What you have to do |
Please copy word for word the lines of the data below, from the line containing "Welcome Home Caedmon" through the line containing "Vietnamese (Adobe PDF)", including both. Leave the pictures out of your answer.

Extracted page text data |
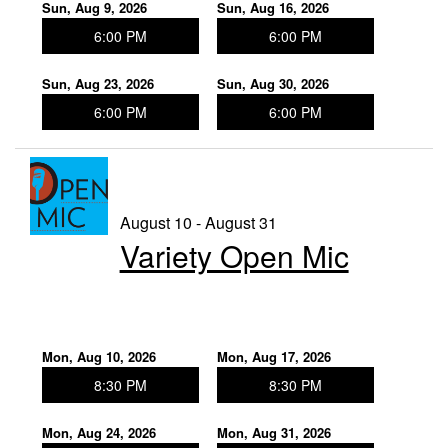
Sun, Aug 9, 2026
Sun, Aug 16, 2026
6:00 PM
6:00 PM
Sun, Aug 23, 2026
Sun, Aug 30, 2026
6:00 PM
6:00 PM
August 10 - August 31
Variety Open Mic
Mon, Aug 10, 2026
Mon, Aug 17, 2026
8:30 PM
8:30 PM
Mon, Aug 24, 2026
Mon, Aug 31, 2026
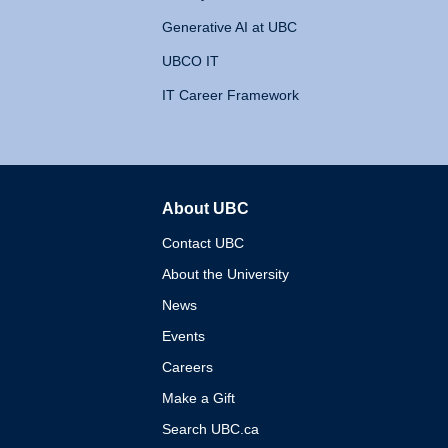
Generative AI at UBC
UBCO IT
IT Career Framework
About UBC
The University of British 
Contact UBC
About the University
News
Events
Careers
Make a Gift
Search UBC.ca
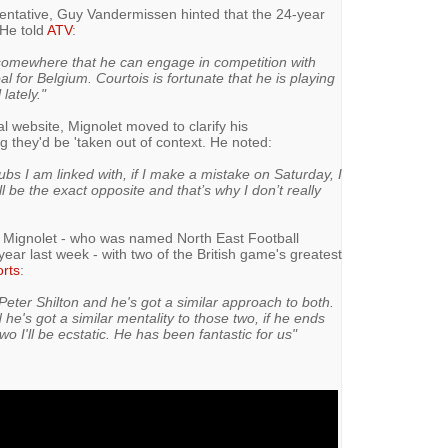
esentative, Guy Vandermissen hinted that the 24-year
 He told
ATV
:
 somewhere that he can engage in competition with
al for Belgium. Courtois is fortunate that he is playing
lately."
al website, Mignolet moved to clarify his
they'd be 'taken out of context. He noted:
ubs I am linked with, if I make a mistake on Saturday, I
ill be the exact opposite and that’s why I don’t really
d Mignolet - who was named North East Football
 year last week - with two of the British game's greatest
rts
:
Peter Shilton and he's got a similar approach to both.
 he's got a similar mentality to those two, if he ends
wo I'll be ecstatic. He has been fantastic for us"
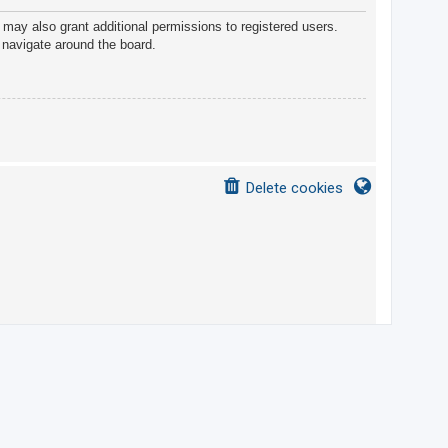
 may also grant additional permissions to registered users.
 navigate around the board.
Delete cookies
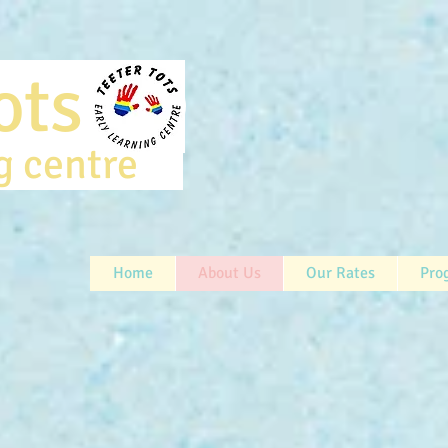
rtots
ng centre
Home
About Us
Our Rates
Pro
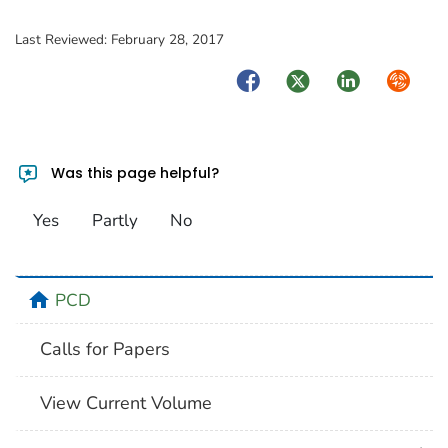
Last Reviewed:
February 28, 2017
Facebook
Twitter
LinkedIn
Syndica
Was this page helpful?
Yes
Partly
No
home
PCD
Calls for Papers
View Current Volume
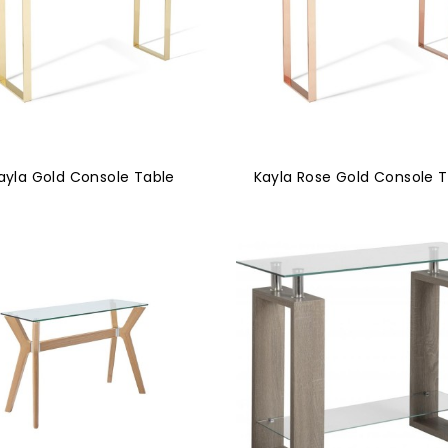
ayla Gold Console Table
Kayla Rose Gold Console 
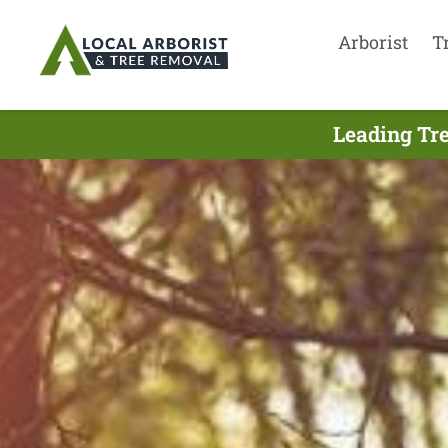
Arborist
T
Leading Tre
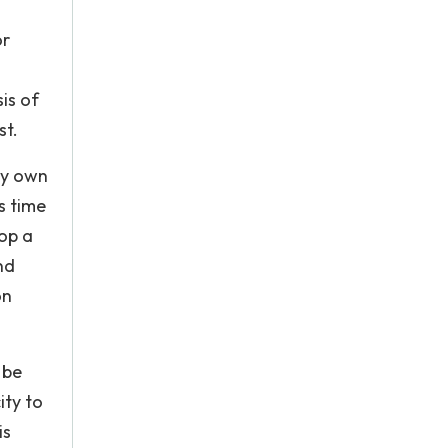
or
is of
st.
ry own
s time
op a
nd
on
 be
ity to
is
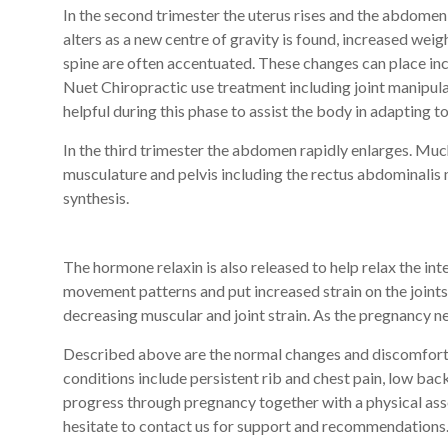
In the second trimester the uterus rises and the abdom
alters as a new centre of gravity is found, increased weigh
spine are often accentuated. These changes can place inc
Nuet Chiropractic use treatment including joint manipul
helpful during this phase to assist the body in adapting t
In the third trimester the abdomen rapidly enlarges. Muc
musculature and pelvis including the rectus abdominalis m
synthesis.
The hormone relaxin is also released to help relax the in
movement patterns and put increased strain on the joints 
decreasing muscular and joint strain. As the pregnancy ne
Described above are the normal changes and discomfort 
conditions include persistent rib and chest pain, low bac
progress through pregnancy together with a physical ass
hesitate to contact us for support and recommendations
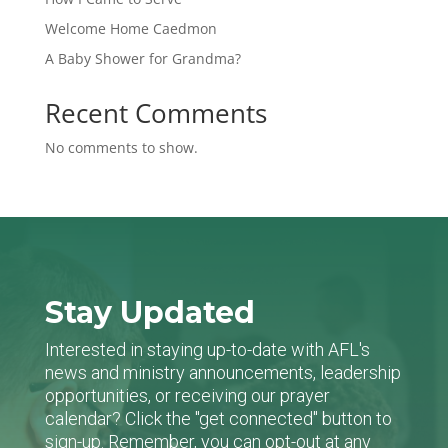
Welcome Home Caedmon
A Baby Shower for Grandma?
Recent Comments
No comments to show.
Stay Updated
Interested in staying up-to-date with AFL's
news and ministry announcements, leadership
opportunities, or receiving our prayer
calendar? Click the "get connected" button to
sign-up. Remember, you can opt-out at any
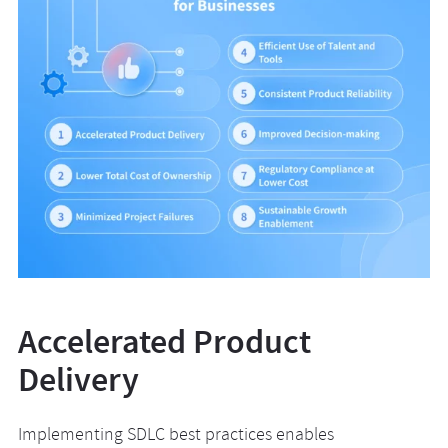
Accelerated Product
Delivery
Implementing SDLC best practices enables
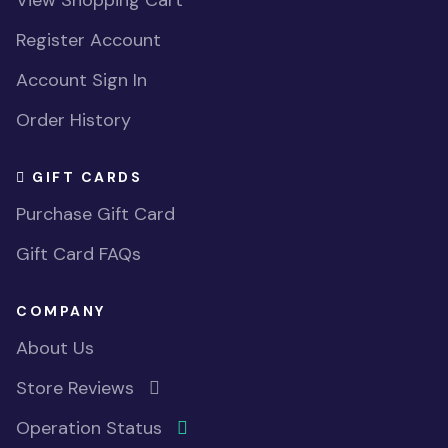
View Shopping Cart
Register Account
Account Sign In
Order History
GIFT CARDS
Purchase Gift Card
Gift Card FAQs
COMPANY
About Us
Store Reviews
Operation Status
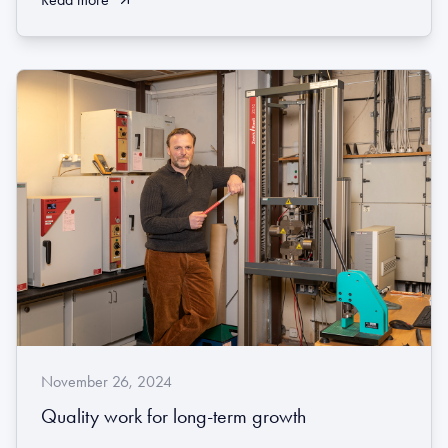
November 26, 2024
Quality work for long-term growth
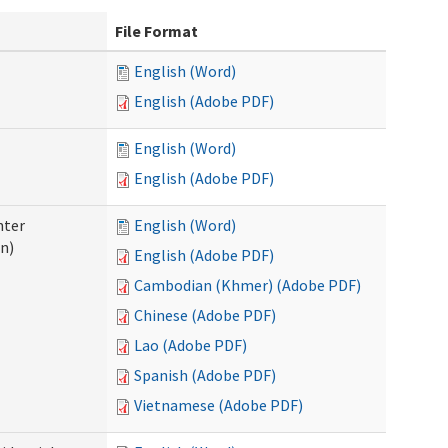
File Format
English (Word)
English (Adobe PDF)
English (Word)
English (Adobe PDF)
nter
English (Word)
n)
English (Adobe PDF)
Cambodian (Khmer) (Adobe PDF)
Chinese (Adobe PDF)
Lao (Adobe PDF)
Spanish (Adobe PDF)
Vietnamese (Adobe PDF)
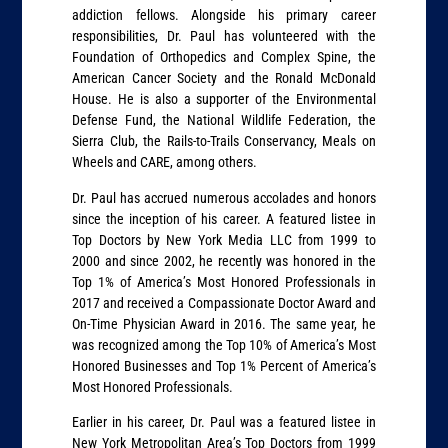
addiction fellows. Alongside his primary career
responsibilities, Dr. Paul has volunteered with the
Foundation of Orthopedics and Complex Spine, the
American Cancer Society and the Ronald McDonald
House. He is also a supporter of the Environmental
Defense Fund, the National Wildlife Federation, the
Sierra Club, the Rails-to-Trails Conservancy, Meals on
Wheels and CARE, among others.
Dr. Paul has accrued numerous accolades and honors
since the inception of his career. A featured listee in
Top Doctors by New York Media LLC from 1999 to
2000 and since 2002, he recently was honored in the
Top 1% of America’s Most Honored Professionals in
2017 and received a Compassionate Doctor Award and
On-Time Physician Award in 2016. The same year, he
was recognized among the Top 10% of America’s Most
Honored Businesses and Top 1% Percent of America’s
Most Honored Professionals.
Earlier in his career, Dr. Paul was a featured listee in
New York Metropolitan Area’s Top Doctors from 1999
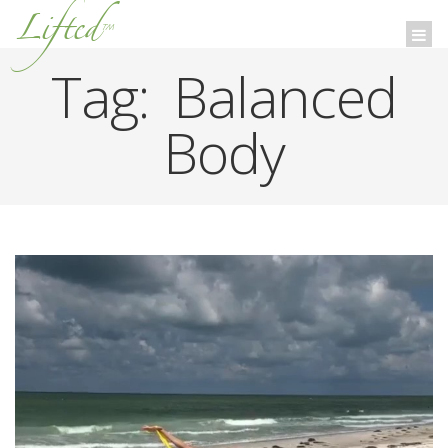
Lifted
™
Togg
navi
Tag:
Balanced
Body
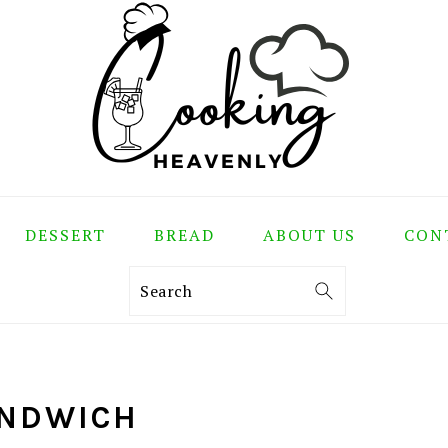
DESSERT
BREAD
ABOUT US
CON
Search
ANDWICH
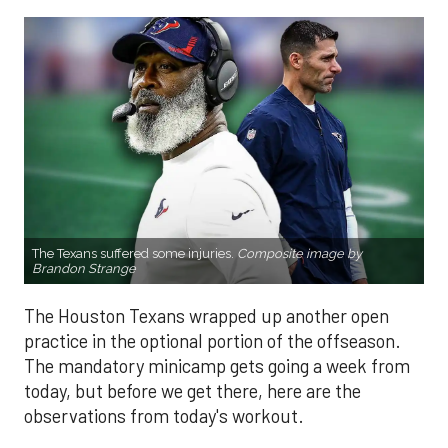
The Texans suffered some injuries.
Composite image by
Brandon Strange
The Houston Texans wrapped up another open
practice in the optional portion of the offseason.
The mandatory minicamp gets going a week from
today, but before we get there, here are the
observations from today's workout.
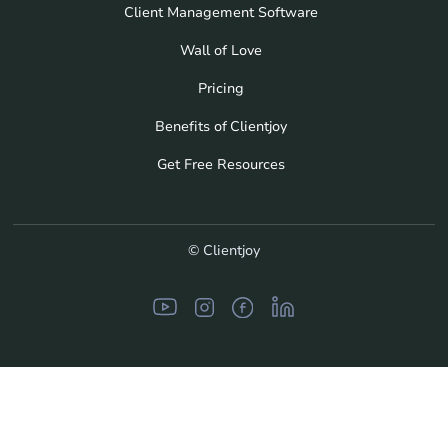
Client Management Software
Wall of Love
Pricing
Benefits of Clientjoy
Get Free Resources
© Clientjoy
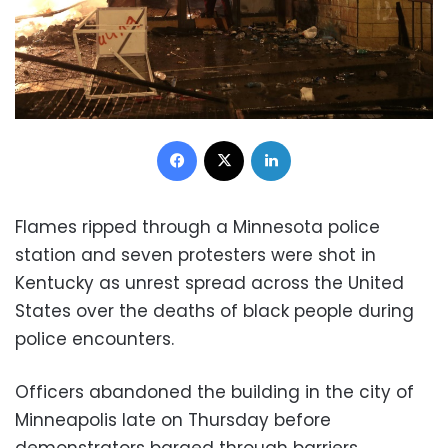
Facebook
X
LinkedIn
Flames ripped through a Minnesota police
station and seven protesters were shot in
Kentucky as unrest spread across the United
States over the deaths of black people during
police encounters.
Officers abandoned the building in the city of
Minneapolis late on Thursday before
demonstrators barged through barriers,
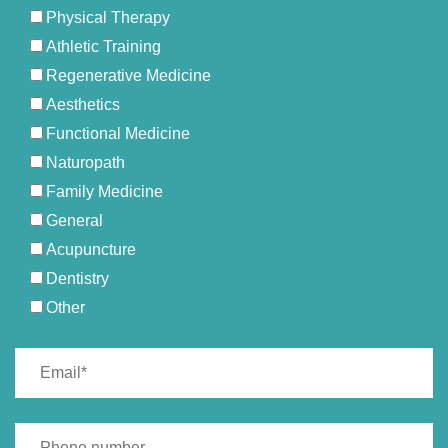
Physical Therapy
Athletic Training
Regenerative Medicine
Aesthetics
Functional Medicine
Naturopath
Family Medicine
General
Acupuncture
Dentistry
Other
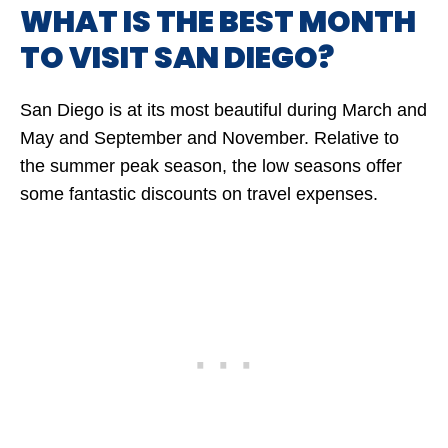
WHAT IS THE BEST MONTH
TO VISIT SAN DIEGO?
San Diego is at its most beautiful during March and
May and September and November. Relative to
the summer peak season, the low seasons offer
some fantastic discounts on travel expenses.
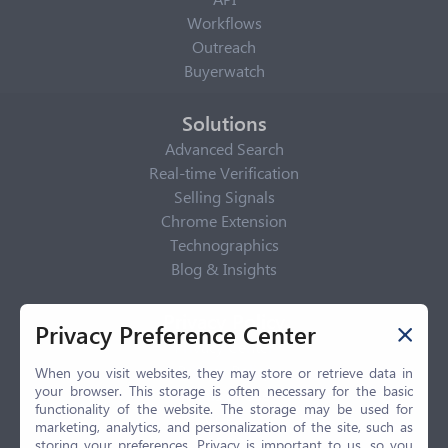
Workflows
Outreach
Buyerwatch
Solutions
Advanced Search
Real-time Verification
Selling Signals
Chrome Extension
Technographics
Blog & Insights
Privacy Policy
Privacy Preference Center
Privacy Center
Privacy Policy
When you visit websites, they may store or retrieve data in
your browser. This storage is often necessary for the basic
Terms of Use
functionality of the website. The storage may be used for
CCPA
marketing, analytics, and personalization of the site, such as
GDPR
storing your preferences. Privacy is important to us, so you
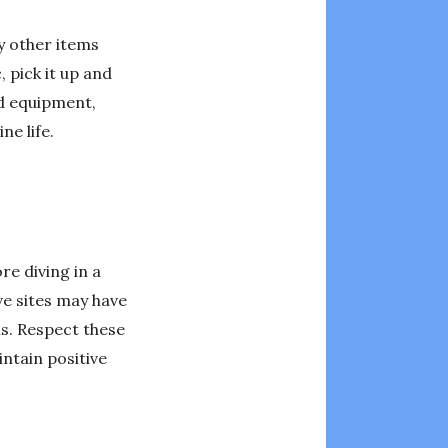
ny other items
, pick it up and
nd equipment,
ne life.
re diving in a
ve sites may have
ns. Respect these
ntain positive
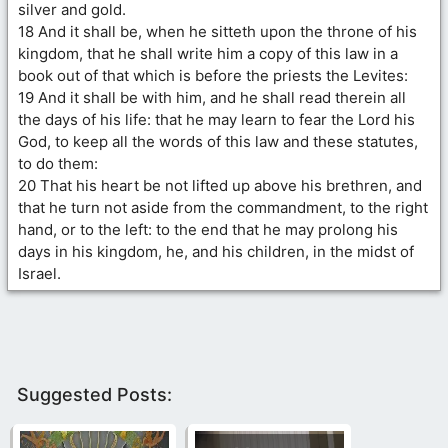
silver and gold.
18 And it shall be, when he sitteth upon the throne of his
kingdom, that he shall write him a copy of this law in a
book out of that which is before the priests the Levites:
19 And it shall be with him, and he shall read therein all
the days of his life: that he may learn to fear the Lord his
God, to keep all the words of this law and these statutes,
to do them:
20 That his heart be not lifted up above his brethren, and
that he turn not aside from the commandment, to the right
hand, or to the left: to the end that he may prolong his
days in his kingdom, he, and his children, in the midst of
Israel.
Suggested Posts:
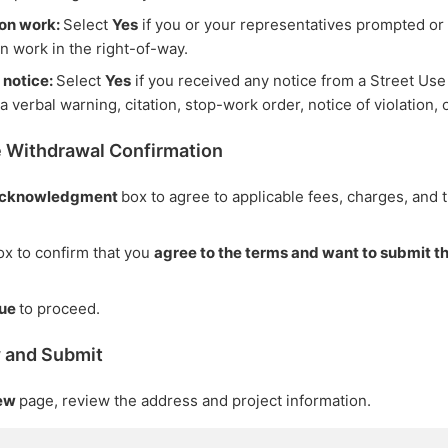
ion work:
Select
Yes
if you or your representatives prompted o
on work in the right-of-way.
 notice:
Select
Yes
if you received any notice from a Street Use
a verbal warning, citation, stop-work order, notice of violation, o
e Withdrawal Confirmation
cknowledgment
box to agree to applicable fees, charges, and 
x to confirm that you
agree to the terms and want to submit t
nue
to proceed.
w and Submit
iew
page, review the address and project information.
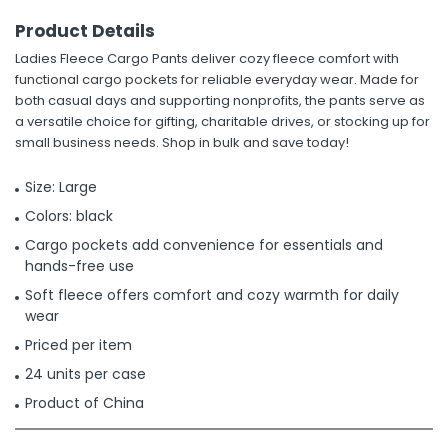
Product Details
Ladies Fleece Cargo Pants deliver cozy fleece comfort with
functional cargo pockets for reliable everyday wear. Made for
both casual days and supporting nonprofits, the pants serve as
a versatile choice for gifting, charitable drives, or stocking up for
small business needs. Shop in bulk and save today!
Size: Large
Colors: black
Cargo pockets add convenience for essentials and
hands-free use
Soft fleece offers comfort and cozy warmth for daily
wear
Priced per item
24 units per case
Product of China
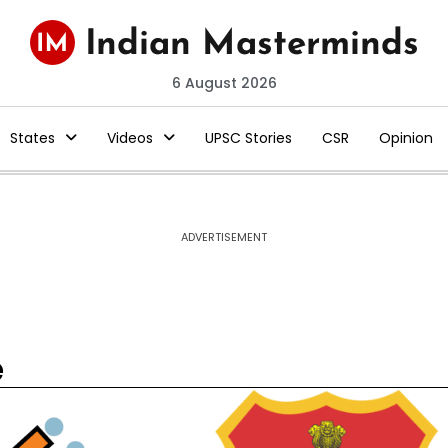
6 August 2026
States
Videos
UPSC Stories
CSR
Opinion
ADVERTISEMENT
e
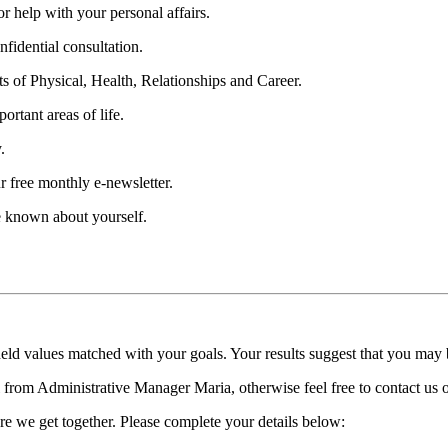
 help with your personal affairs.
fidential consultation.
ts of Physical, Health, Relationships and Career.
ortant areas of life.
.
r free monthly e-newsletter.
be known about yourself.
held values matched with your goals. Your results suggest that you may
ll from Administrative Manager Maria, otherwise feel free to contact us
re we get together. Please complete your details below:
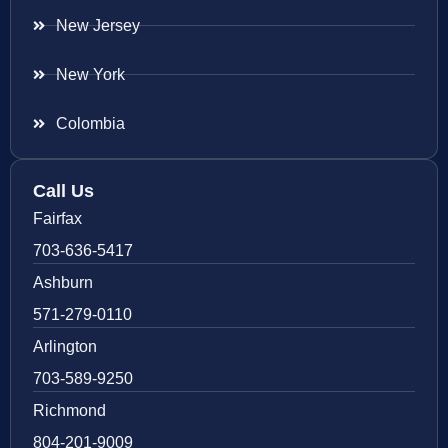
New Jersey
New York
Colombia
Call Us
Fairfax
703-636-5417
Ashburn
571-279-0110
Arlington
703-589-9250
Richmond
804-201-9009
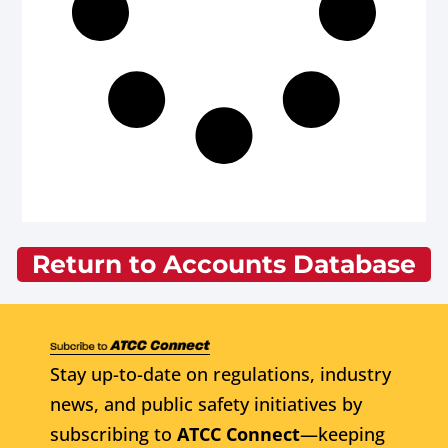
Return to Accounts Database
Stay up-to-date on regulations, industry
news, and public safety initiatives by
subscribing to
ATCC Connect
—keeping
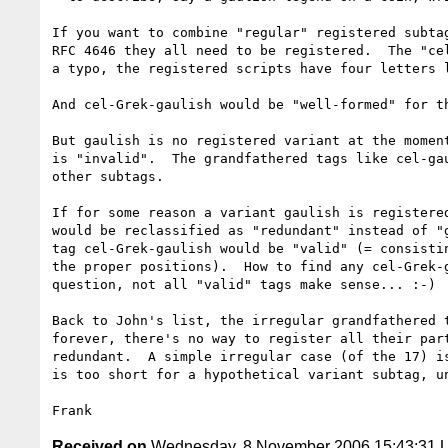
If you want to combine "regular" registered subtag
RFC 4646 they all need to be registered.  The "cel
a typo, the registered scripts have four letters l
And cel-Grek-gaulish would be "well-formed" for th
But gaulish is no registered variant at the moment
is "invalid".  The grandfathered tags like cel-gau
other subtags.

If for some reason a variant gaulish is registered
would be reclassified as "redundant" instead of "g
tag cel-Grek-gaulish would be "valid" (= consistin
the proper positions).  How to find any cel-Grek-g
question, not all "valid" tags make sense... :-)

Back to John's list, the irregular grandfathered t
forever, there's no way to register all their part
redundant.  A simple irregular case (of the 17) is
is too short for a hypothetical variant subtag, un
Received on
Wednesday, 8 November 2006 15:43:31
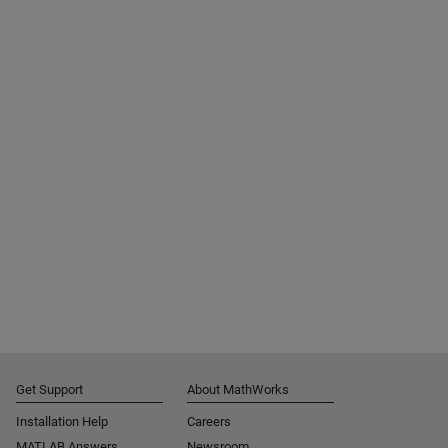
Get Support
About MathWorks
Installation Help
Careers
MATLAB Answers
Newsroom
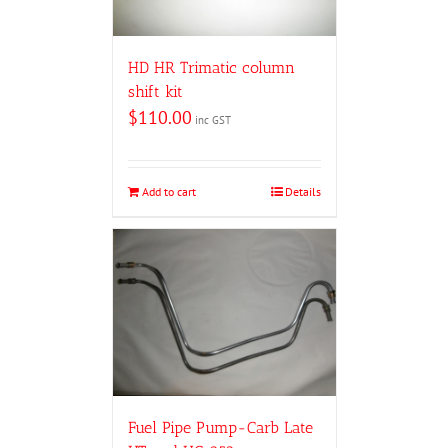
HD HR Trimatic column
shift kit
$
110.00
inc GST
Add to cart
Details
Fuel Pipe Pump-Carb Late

Worked solution |
Welcome Home Caedmon
A Baby Shower for Grandma?
Recent Comments
No comments to show.
Stay Updated
Interested in staying up-to-date with AFL's
news and ministry announcements, leadership
opportunities, or receiving our prayer
calendar? Click the "get connected" button to
sign-up. Remember, you can opt-out at any
Accelerated Product
Delivery
Implementing SDLC best practices enables
View Shopping Cart
Register Account
Account Sign In
Order History
GIFT CARDS
Purchase Gift Card
Gift Card FAQs
COMPANY
About Us
Store Reviews
Operation Status
November 26, 2024
Quality work for long-term growth
File Format
English (Word)
English (Adobe PDF)
English (Word)
English (Adobe PDF)
nter
English (Word)
n)
English (Adobe PDF)
Cambodian (Khmer) (Adobe PDF)
Chinese (Adobe PDF)
Lao (Adobe PDF)
Spanish (Adobe PDF)
Vietnamese (Adobe PDF)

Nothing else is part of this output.